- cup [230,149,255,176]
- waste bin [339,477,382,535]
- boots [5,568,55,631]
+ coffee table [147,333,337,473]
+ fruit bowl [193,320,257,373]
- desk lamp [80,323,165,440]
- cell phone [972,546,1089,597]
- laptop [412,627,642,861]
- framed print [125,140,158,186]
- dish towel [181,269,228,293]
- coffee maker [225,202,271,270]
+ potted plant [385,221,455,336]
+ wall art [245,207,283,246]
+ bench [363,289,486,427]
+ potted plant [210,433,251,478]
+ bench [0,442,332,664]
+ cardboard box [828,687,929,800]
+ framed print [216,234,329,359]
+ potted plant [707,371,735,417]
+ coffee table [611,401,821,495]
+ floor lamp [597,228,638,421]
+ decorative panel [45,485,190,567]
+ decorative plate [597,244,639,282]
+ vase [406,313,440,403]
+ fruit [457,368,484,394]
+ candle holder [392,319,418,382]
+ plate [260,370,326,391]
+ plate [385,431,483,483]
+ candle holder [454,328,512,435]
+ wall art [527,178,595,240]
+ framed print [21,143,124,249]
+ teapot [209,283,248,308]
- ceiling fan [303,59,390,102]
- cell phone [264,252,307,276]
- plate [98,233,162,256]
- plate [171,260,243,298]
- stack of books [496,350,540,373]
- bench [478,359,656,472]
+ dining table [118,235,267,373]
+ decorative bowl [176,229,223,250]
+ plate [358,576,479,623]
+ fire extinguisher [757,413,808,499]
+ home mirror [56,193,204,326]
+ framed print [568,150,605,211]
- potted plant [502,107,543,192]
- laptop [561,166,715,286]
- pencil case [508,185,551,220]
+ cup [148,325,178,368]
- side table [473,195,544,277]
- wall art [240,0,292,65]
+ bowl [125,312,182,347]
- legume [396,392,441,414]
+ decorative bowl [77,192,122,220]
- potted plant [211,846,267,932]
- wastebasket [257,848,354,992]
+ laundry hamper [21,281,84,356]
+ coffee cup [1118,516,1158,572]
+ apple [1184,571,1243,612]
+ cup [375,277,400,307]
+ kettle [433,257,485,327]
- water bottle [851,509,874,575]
------------------------------------------------
_WHAT THE TASK ASKS_
Set every line of the listing down word for word.

_FINISHED EXERCISE_
- cup [230,149,255,176]
- waste bin [339,477,382,535]
- boots [5,568,55,631]
+ coffee table [147,333,337,473]
+ fruit bowl [193,320,257,373]
- desk lamp [80,323,165,440]
- cell phone [972,546,1089,597]
- laptop [412,627,642,861]
- framed print [125,140,158,186]
- dish towel [181,269,228,293]
- coffee maker [225,202,271,270]
+ potted plant [385,221,455,336]
+ wall art [245,207,283,246]
+ bench [363,289,486,427]
+ potted plant [210,433,251,478]
+ bench [0,442,332,664]
+ cardboard box [828,687,929,800]
+ framed print [216,234,329,359]
+ potted plant [707,371,735,417]
+ coffee table [611,401,821,495]
+ floor lamp [597,228,638,421]
+ decorative panel [45,485,190,567]
+ decorative plate [597,244,639,282]
+ vase [406,313,440,403]
+ fruit [457,368,484,394]
+ candle holder [392,319,418,382]
+ plate [260,370,326,391]
+ plate [385,431,483,483]
+ candle holder [454,328,512,435]
+ wall art [527,178,595,240]
+ framed print [21,143,124,249]
+ teapot [209,283,248,308]
- ceiling fan [303,59,390,102]
- cell phone [264,252,307,276]
- plate [98,233,162,256]
- plate [171,260,243,298]
- stack of books [496,350,540,373]
- bench [478,359,656,472]
+ dining table [118,235,267,373]
+ decorative bowl [176,229,223,250]
+ plate [358,576,479,623]
+ fire extinguisher [757,413,808,499]
+ home mirror [56,193,204,326]
+ framed print [568,150,605,211]
- potted plant [502,107,543,192]
- laptop [561,166,715,286]
- pencil case [508,185,551,220]
+ cup [148,325,178,368]
- side table [473,195,544,277]
- wall art [240,0,292,65]
+ bowl [125,312,182,347]
- legume [396,392,441,414]
+ decorative bowl [77,192,122,220]
- potted plant [211,846,267,932]
- wastebasket [257,848,354,992]
+ laundry hamper [21,281,84,356]
+ coffee cup [1118,516,1158,572]
+ apple [1184,571,1243,612]
+ cup [375,277,400,307]
+ kettle [433,257,485,327]
- water bottle [851,509,874,575]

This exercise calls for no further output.